**** Data excerpts
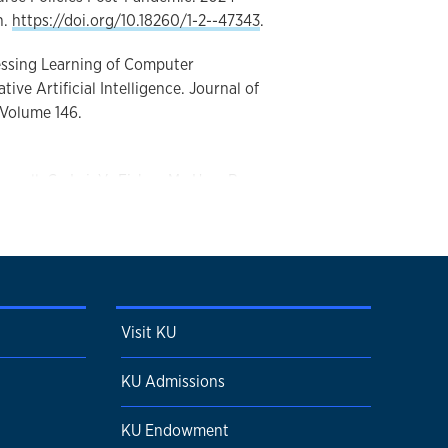
n.
https://doi.org/10.18260/1-2--47343
.
sessing Learning of Computer
ive Artificial Intelligence. Journal of
 Volume 146.
nnell, G., Lai, V., Fisher, M., Han, B.,
S., Clyne, A., Corr, D. (2024). A Systems
ology, and Biotransport. Journal of
 Volume 146.
 Output force and ratio of laparoscopic
Visit KU
 room ergonomics. American Journal of
 Volume 229.
KU Admissions
5.007
.
KU Endowment
rch Projects: Engaging First-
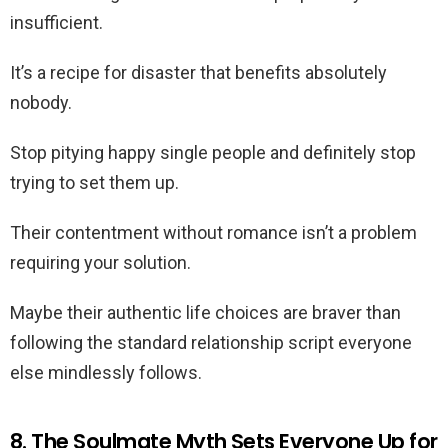
insufficient.
It’s a recipe for disaster that benefits absolutely
nobody.
Stop pitying happy single people and definitely stop
trying to set them up.
Their contentment without romance isn’t a problem
requiring your solution.
Maybe their authentic life choices are braver than
following the standard relationship script everyone
else mindlessly follows.
8. The Soulmate Myth Sets Everyone Up for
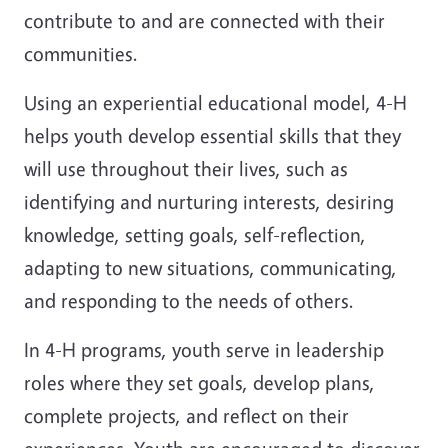
contribute to and are connected with their
communities.
Using an experiential educational model, 4-H
helps youth develop essential skills that they
will use throughout their lives, such as
identifying and nurturing interests, desiring
knowledge, setting goals, self-reflection,
adapting to new situations, communicating,
and responding to the needs of others.
In 4-H programs, youth serve in leadership
roles where they set goals, develop plans,
complete projects, and reflect on their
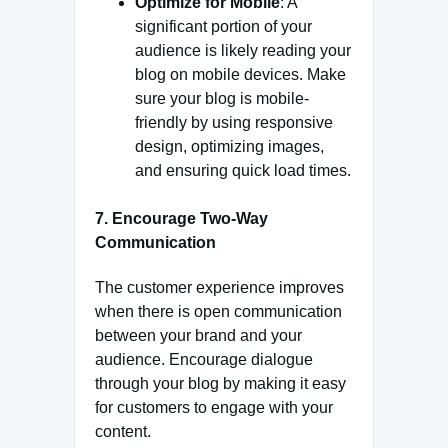
Optimize for Mobile
: A
significant portion of your
audience is likely reading your
blog on mobile devices. Make
sure your blog is mobile-
friendly by using responsive
design, optimizing images,
and ensuring quick load times.
7.
Encourage Two-Way
Communication
The customer experience improves
when there is open communication
between your brand and your
audience. Encourage dialogue
through your blog by making it easy
for customers to engage with your
content.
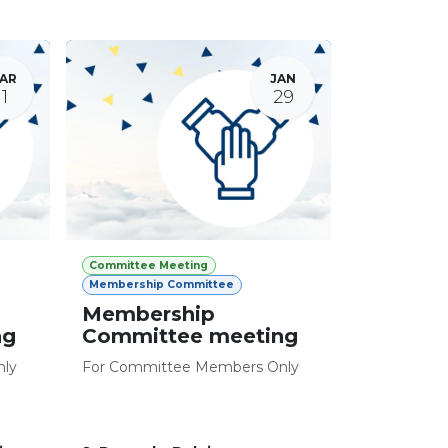
AR
JAN
11
29
Committee Meeting
Membership Committee
Membership
ng
Committee meeting
nly
For Committee Members Only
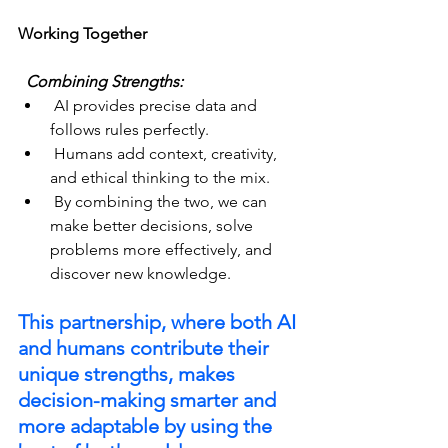
Working Together
  Combining Strengths:  
 AI provides precise data and 
follows rules perfectly.
 Humans add context, creativity, 
and ethical thinking to the mix.
 By combining the two, we can 
make better decisions, solve 
problems more effectively, and 
discover new knowledge.
This partnership, where both AI 
and humans contribute their 
unique strengths, makes 
decision-making smarter and 
more adaptable by using the 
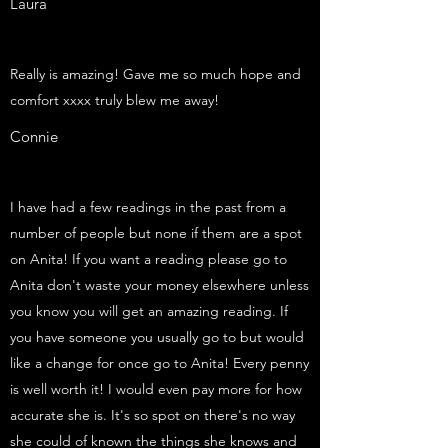
Laura
Really is amazing! Gave me so much hope and
comfort xxxx truly blew me away!
Connie
I have had a few readings in the past from a
number of people but none if them are a spot
on Anita! If you want a reading please go to
Anita don't waste your money elsewhere unless
you know you will get an amazing reading. If
you have someone you usually go to but would
like a change for once go to Anita! Every penny
is well worth it! I would even pay more for how
accurate she is. It's so spot on there's no way
she could of known the things she knows and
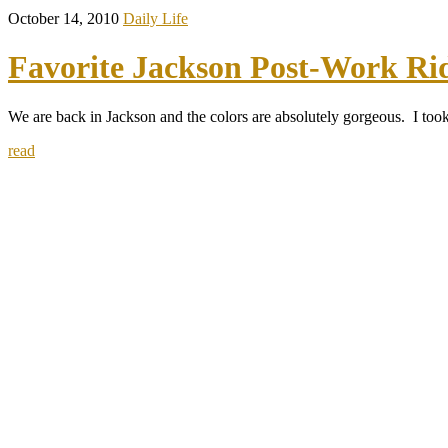
October 14, 2010
Daily Life
Favorite Jackson Post-Work Ri
We are back in Jackson and the colors are absolutely gorgeous. I took
read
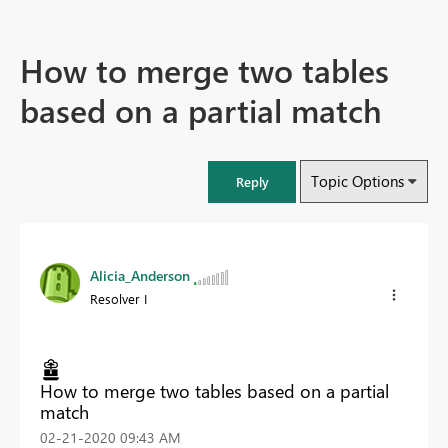
How to merge two tables
based on a partial match
Topic Options
Reply
Alicia_Anderson
Resolver I
How to merge two tables based on a partial
match
‎02-21-2020
09:43 AM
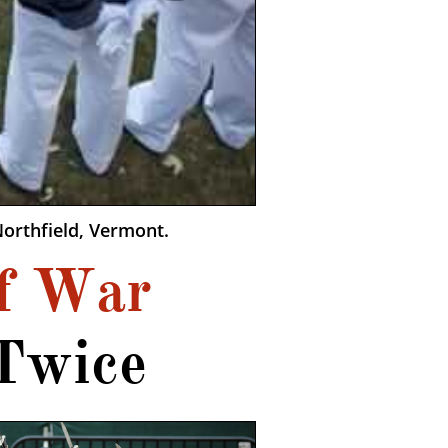
orthfield, Vermont.
f War
Twice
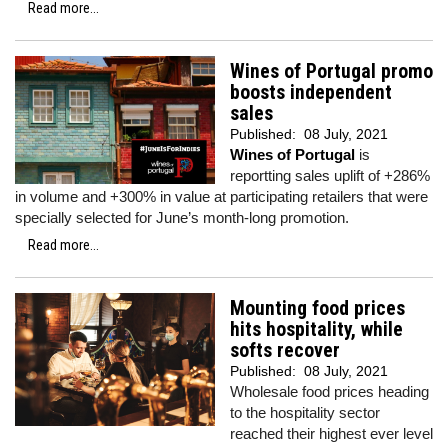
Read more...
Wines of Portugal promo
boosts independent
sales
Published:
08 July, 2021
Wines of Portugal
is
reportting sales uplift of +286%
in volume and +300% in value at participating retailers that were
specially selected for June’s month-long promotion.
Read more...
Mounting food prices
hits hospitality, while
softs recover
Published:
08 July, 2021
Wholesale food prices heading
to the hospitality sector
reached their highest ever level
********
Leave out the pictures and output the rest of the material exactly as written.

n.
https://doi.org/10.18260/1-2--47343
.
sessing Learning of Computer
ive Artificial Intelligence. Journal of
 Volume 146.
nnell, G., Lai, V., Fisher, M., Han, B.,
S., Clyne, A., Corr, D. (2024). A Systems
ology, and Biotransport. Journal of
 Volume 146.
 Output force and ratio of laparoscopic
Visit KU
 room ergonomics. American Journal of
 Volume 229.
KU Admissions
5.007
.
KU Endowment
rch Projects: Engaging First-
insufficient.
It’s a recipe for disaster that benefits absolutely
nobody.
Stop pitying happy single people and definitely stop
trying to set them up.
Their contentment without romance isn’t a problem
requiring your solution.
Maybe their authentic life choices are braver than
following the standard relationship script everyone
else mindlessly follows.
8. The Soulmate Myth Sets Everyone Up for
contribute to and are connected with their
communities.
Using an experiential educational model, 4-H
helps youth develop essential skills that they
will use throughout their lives, such as
identifying and nurturing interests, desiring
knowledge, setting goals, self-reflection,
adapting to new situations, communicating,
and responding to the needs of others.
In 4-H programs, youth serve in leadership
roles where they set goals, develop plans,
complete projects, and reflect on their
Optimize for Mobile
: A
significant portion of your
audience is likely reading your
blog on mobile devices. Make
sure your blog is mobile-
friendly by using responsive
design, optimizing images,
and ensuring quick load times.
7.
Encourage Two-Way
Communication
The customer experience improves
when there is open communication
between your brand and your
audience. Encourage dialogue
through your blog by making it easy
for customers to engage with your
content.
AR
JAN
11
29
Committee Meeting
Membership Committee
Membership
ng
Committee meeting
nly
For Committee Members Only
Working Together
  Combining Strengths:  
 AI provides precise data and 
follows rules perfectly.
 Humans add context, creativity, 
and ethical thinking to the mix.
 By combining the two, we can 
make better decisions, solve 
problems more effectively, and 
discover new knowledge.
This partnership, where both AI 
and humans contribute their 
unique strengths, makes 
decision-making smarter and 
more adaptable by using the 
Laura
Really is amazing! Gave me so much hope and
comfort xxxx truly blew me away!
Connie
I have had a few readings in the past from a
number of people but none if them are a spot
on Anita! If you want a reading please go to
Anita don't waste your money elsewhere unless
you know you will get an amazing reading. If
you have someone you usually go to but would
like a change for once go to Anita! Every penny
is well worth it! I would even pay more for how
accurate she is. It's so spot on there's no way
she could of known the things she knows and
October 14, 2010
Daily Life
Favorite Jackson Post-Work Ri
We are back in Jackson and the colors are absolutely gorgeous. I took
read
How to merge two tables
based on a partial match
Topic Options
Reply
Alicia_Anderson
Resolver I
How to merge two tables based on a partial
match
‎02-21-2020
09:43 AM
orthfield, Vermont.
f War
Twice
Read more...
Wines of Portugal promo
boosts independent
sales
Published:
08 July, 2021
Wines of Portugal
is
reportting sales uplift of +286%
in volume and +300% in value at participating retailers that were
specially selected for June’s month-long promotion.
Read more...
Mounting food prices
hits hospitality, while
softs recover
Published:
08 July, 2021
Wholesale food prices heading
to the hospitality sector
reached their highest ever level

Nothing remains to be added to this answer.